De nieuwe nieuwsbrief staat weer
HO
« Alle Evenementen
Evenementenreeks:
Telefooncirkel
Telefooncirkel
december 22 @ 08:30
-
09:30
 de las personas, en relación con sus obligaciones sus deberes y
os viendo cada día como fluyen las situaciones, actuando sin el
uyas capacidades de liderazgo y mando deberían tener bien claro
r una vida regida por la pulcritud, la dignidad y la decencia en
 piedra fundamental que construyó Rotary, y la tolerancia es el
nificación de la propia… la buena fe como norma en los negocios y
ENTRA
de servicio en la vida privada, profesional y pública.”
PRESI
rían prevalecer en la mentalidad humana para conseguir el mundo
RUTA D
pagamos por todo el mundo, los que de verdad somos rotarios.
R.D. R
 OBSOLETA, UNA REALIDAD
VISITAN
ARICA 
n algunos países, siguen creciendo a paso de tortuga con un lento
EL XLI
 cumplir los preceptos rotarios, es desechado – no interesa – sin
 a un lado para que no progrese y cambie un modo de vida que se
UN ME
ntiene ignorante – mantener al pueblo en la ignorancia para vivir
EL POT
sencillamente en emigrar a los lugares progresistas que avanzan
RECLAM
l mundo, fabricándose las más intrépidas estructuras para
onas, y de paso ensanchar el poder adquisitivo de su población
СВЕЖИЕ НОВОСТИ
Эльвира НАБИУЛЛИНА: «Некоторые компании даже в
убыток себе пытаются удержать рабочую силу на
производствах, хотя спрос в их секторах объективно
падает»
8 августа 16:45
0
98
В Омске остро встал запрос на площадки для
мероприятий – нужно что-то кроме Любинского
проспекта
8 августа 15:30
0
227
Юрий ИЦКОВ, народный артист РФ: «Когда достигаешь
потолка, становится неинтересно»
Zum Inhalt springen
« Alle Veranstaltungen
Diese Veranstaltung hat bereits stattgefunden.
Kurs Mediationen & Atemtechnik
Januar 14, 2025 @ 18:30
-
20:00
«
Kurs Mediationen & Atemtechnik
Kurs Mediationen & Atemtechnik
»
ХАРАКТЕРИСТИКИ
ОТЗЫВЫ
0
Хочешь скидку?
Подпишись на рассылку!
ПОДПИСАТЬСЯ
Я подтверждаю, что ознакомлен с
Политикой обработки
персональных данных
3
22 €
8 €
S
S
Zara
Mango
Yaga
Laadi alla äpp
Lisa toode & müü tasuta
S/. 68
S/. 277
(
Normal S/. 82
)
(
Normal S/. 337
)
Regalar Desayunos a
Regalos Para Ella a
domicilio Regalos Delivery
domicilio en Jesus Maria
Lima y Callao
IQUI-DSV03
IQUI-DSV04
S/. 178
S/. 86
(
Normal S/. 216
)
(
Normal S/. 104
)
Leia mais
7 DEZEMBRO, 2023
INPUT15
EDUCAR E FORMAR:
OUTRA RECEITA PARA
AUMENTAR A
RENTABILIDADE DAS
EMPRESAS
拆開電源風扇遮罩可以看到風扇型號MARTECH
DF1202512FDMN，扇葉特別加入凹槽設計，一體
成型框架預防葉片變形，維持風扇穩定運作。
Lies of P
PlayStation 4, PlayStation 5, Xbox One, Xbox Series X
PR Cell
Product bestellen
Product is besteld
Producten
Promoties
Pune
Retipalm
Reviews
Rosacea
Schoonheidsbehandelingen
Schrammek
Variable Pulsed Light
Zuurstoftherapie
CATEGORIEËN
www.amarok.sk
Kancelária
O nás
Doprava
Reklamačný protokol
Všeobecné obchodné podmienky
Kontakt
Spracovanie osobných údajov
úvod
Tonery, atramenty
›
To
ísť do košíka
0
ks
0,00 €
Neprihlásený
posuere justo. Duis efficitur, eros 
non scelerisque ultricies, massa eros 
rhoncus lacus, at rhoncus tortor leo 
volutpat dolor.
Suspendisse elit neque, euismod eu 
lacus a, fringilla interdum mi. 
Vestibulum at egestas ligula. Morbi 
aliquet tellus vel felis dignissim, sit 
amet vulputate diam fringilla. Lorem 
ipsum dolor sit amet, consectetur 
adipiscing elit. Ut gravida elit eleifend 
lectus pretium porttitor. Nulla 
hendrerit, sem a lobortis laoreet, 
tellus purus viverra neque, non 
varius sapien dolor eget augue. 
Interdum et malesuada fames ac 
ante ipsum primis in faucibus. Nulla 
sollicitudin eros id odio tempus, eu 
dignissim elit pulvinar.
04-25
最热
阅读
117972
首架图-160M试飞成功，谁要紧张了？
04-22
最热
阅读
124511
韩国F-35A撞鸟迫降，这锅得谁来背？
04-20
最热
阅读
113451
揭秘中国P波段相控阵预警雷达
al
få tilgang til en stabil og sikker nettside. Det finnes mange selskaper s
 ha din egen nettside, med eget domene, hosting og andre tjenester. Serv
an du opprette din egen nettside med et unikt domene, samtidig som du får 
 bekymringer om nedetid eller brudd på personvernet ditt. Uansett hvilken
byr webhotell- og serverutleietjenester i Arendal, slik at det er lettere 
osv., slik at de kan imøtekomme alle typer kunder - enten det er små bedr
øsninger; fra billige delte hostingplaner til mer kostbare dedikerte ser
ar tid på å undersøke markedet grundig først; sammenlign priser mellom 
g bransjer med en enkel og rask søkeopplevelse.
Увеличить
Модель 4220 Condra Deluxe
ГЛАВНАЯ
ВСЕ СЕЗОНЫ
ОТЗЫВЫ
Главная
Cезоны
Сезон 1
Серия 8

★ ★ ★ ★ ★

Problem to solve: Write a verbatim copy of the listing above.

Written reply:
De nieuwe nieuwsbrief staat weer
HO
« Alle Evenementen
Evenementenreeks:
Telefooncirkel
Telefooncirkel
december 22 @ 08:30
-
09:30
 de las personas, en relación con sus obligaciones sus deberes y
os viendo cada día como fluyen las situaciones, actuando sin el
uyas capacidades de liderazgo y mando deberían tener bien claro
r una vida regida por la pulcritud, la dignidad y la decencia en
 piedra fundamental que construyó Rotary, y la tolerancia es el
nificación de la propia… la buena fe como norma en los negocios y
ENTRA
de servicio en la vida privada, profesional y pública.”
PRESI
rían prevalecer en la mentalidad humana para conseguir el mundo
RUTA D
pagamos por todo el mundo, los que de verdad somos rotarios.
R.D. R
 OBSOLETA, UNA REALIDAD
VISITAN
ARICA 
n algunos países, siguen creciendo a paso de tortuga con un lento
EL XLI
 cumplir los preceptos rotarios, es desechado – no interesa – sin
 a un lado para que no progrese y cambie un modo de vida que se
UN ME
ntiene ignorante – mantener al pueblo en la ignorancia para vivir
EL POT
sencillamente en emigrar a los lugares progresistas que avanzan
RECLAM
l mundo, fabricándose las más intrépidas estructuras para
onas, y de paso ensanchar el poder adquisitivo de su población
СВЕЖИЕ НОВОСТИ
Эльвира НАБИУЛЛИНА: «Некоторые компании даже в
убыток себе пытаются удержать рабочую силу на
производствах, хотя спрос в их секторах объективно
падает»
8 августа 16:45
0
98
В Омске остро встал запрос на площадки для
мероприятий – нужно что-то кроме Любинского
проспекта
8 августа 15:30
0
227
Юрий ИЦКОВ, народный артист РФ: «Когда достигаешь
потолка, становится неинтересно»
Zum Inhalt springen
« Alle Veranstaltungen
Diese Veranstaltung hat bereits stattgefunden.
Kurs Mediationen & Atemtechnik
Januar 14, 2025 @ 18:30
-
20:00
«
Kurs Mediationen & Atemtechnik
Kurs Mediationen & Atemtechnik
»
ХАРАКТЕРИСТИКИ
ОТЗЫВЫ
0
Хочешь скидку?
Подпишись на рассылку!
ПОДПИСАТЬСЯ
Я подтверждаю, что ознакомлен с
Политикой обработки
персональных данных
3
22 €
8 €
S
S
Zara
Mango
Yaga
Laadi alla äpp
Lisa toode & müü tasuta
S/. 68
S/. 277
(
Normal S/. 82
)
(
Normal S/. 337
)
Regalar Desayunos a
Regalos Para Ella a
domicilio Regalos Delivery
domicilio en Jesus Maria
Lima y Callao
IQUI-DSV03
IQUI-DSV04
S/. 178
S/. 86
(
Normal S/. 216
)
(
Normal S/. 104
)
Leia mais
7 DEZEMBRO, 2023
INPUT15
EDUCAR E FORMAR:
OUTRA RECEITA PARA
AUMENTAR A
RENTABILIDADE DAS
EMPRESAS
拆開電源風扇遮罩可以看到風扇型號MARTECH
DF1202512FDMN，扇葉特別加入凹槽設計，一體
成型框架預防葉片變形，維持風扇穩定運作。
Lies of P
PlayStation 4, PlayStation 5, Xbox One, Xbox Series X
PR Cell
Product bestellen
Product is besteld
Producten
Promoties
Pune
Retipalm
Reviews
Rosacea
Schoonheidsbehandelingen
Schrammek
Variable Pulsed Light
Zuurstoftherapie
CATEGORIEËN
www.amarok.sk
Kancelária
O nás
Doprava
Reklamačný protokol
Všeobecné obchodné podmienky
Kontakt
Spracovanie osobných údajov
úvod
Tonery, atramenty
›
To
ísť do košíka
0
ks
0,00 €
Neprihlásený
posuere justo. Duis efficitur, eros 
non scelerisque ultricies, massa eros 
rhoncus lacus, at rhoncus tortor leo 
volutpat dolor.
Suspendisse elit neque, euismod eu 
lacus a, fringilla interdum mi. 
Vestibulum at egestas ligula. Morbi 
aliquet tellus vel felis dignissim, sit 
amet vulputate diam fringilla. Lorem 
ipsum dolor sit amet, consectetur 
adipiscing elit. Ut gravida elit eleifend 
lectus pretium porttitor. Nulla 
hendrerit, sem a lobortis laoreet, 
tellus purus viverra neque, non 
varius sapien dolor eget augue. 
Interdum et malesuada fames ac 
ante ipsum primis in faucibus. Nulla 
sollicitudin eros id odio tempus, eu 
dignissim elit pulvinar.
04-25
最热
阅读
117972
首架图-160M试飞成功，谁要紧张了？
04-22
最热
阅读
124511
韩国F-35A撞鸟迫降，这锅得谁来背？
04-20
最热
阅读
113451
揭秘中国P波段相控阵预警雷达
al
få tilgang til en stabil og sikker nettside. Det finnes mange selskaper s
 ha din egen nettside, med eget domene, hosting og andre tjenester. Serv
an du opprette din egen nettside med et unikt domene, samtidig som du får 
 bekymringer om nedetid eller brudd på personvernet ditt. Uansett hvilken
byr webhotell- og serverutleietjenester i Arendal, slik at det er lettere 
osv., slik at de kan imøtekomme alle typer kunder - enten det er små bedr
øsninger; fra billige delte hostingplaner til mer kostbare dedikerte ser
ar tid på å undersøke markedet grundig først; sammenlign priser mellom 
g bransjer med en enkel og rask søkeopplevelse.
Увеличить
Модель 4220 Condra Deluxe
ГЛАВНАЯ
ВСЕ СЕЗОНЫ
ОТЗЫВЫ
Главная
Cезоны
Сезон 1
Серия 8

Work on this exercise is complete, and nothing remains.